Practical Tips for Writing AI-Ready Specs
If you want to start writing specs that make your AI tools more effective, here are the practices that matter most:
Be explicit about field names and types
AI tools will use whatever names you specify. If you don't specify, they'll guess. And they'll guess differently every time.
# Good: explicit names and types
user_id: uuid, foreign key -> User
created_at: datetime (ISO 8601)
# Bad: ambiguous
user: reference
date: timestamp
Define error responses, not just happy paths
The happy path is usually easy for AI to get right. The errors are where things diverge. Define every error response explicitly.
errors:
400:
code: "VALIDATION_ERROR"
message: "Name is required"
403:
code: "FORBIDDEN"
message: "You do not have permission to edit this resource"
404:
code: "NOT_FOUND"
message: "Spec not found"
409:
code: "CONFLICT"
message: "A spec with this name already exists"
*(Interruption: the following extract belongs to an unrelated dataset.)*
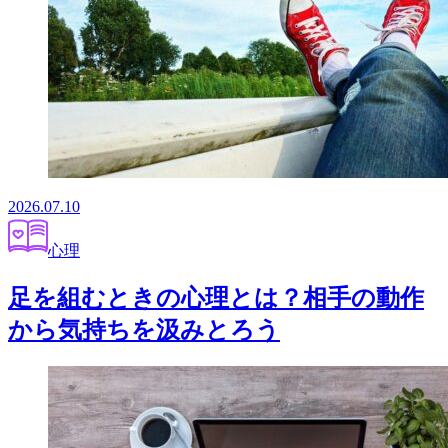
2026.07.10
心理
足を組むときの心理とは？相手の動作
から気持ちを汲みとろう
Include constraints and validation rules
Min/max lengths, uniqueness requirements, format patterns, allowed values. These are the details that AI tools most often get wrong, and the easiest to specify.
name:
type: string
required: true
min_length: 1
max_length: 100
pattern: "^[a-zA-Z0-9][a-zA-Z0-9 _-]*$"
constraints:
- unique within organization
- cannot start with a number
Specify relationships explicitly
Don't make the AI figure out how your entities relate. State it directly.
relationships:
Project:
- belongs_to: Organization (via organization_id)
- has_many: Spec
- has_many: ProjectMember
Spec:
- belongs_to: Project (via project_id)
- belongs_to: User (as author, via author_id)
- has_many: Comment
Keep specs in version control
Specs should live alongside your code. They should be reviewable in pull requests. They should evolve with your product. A spec that's out of date is almost worse than no spec at all.
The Shift From Prompting to Specifying
The developers getting the most value from AI code generation tools in 2026 aren't the ones writing better prompts. They're the ones who have stopped relying on prompts as the primary input.
Instead, they write structured specs that define what to build. They feed those specs to their AI tools as context. And they get back code that matches their requirements on the first attempt.
Intent provides a structured environment for writing these specs: features, user stories, data models, API contracts, and architecture decisions, all in one place. It integrates directly with AI coding tools through MCP, so your specs become persistent context that any AI tool can access.
The re-prompting loop is a symptom of a missing spec. Write the spec, and the loop disappears.